An overview shows the Swiss mountain resort of Davos in the early morning January 21, 2015. More than 1,500 business leaders and 40 heads of state or government will attend the Jan. 21-24 meeting of the World Economic Forum (WEF) to network and discuss big themes, from the price of oil to the future of the Internet. This year they are meeting in the midst of upheaval, with security forces on heightened alert after attacks in Paris, the European Central Bank considering a radical government bond-buying programme and the safe-haven Swiss franc rocketing. REUTERS/Ruben Sprich (SWITZERLAND - Tags: POLITICS BUSINESS)

Large technology companies will experience the same collapse in reputation as banks have endured in recent years unless they rapidly change their policy approach, business leaders have cautioned.

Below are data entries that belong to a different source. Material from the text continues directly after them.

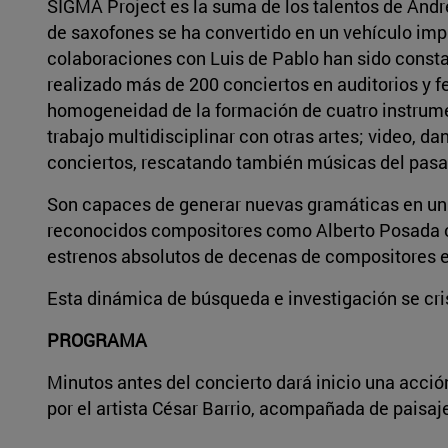
SIGMA Project es la suma de los talentos de André
de saxofones se ha convertido en un vehículo impr
colaboraciones con Luis de Pablo han sido const
realizado más de 200 conciertos en auditorios y
homogeneidad de la formación de cuatro instrumen
trabajo multidisciplinar con otras artes; video, dan
conciertos, rescatando también músicas del pasa
Son capaces de generar nuevas gramáticas en un ve
reconocidos compositores como Alberto Posada o
estrenos absolutos de decenas de compositores 
Esta dinámica de búsqueda e investigación se cris
PROGRAMA
Minutos antes del concierto dará inicio una acció
por el artista César Barrio, acompañada de paisa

Their warning was directed at the influential heads of technology companies, such as the Silicon Valley giants, who were told they needed to recognise that self-regulation will not be sufficient to stave off mounting public alarm about issues such as privacy.

“Self-regulation, no matter what you do, is just not going to be good enough [for tech companies],” said Paul Achleitner, chairman of the supervisory board of Deutsche Bank. Addressing the Davos economic forum, he pointed out that a self-regulatory approach had been previously employed by banks — but notably failed to quell a political backlash against their over-reach.

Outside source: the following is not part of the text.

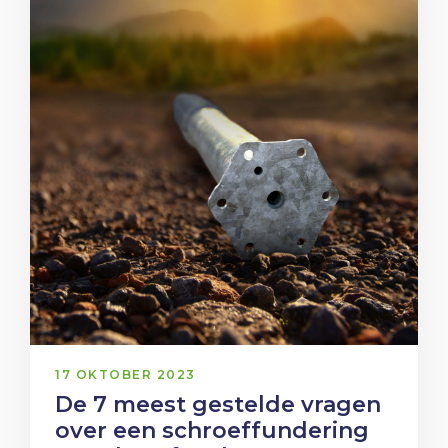
17 OKTOBER 2023
De 7 meest gestelde vragen
over een schroeffundering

His comments come amid growing opposition, particularly in Europe, to the cultural dominance of US tech giants such as Google and Facebook, fueled by concerns about widespread US internet surveillance and corporate tax avoidance.

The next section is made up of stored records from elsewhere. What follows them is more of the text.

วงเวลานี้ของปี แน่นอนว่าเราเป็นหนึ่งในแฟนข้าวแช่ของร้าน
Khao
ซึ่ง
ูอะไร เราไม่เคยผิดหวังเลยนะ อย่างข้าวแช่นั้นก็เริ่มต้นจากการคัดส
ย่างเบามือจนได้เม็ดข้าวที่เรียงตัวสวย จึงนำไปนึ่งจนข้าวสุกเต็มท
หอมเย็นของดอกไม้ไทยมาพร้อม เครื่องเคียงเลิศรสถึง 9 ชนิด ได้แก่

Google has in particular found itself in the firing line with the European Parliament last month backing a motion calling on regulators to consider breaking up the company. The European Commission has also reopened an antitrust probe into the search giant. Uber, the taxi app company, has also faced fierce opposition from incumbent groups across Europe.

“Never assume that because something has been common practice [in the past] it will not be judged harshly in the future,” Mr Achleitner said. He argued that just as bankers had been surprised by the speed at which political attitudes towards them had changed during the 20th century financial revolution, tech leaders could be shocked by a similar shift in the “technology revolution” of the 21st century.

Fadi Chehade, president of the Internet Corporation for Assigned Names and Numbers, the main entity that organises web domains, said that the collapse of trust in technology companies could be “just as big” as it had been for banks.

“It’s real [as a threat],” he observed, adding that most tech leaders had been far too complacent about the reputational risks.

The comments are striking because in recent years the level of trust in technology companies has been extraordinarily high, relative to banks. Indeed, according to Edelman public relations group, confidence in tech has actually risen in most of the years since the financial crisis — while the reputation of banks has collapsed.

But this year, for the first time, there are signs that this trust in technology is slipping.

Whereas the state of finance — and financial regulation — has dominated debate in Davos in recent years, this year there is far greater focus on the implications of digital change, not simply in terms of its positive benefits but also the dangers this poses.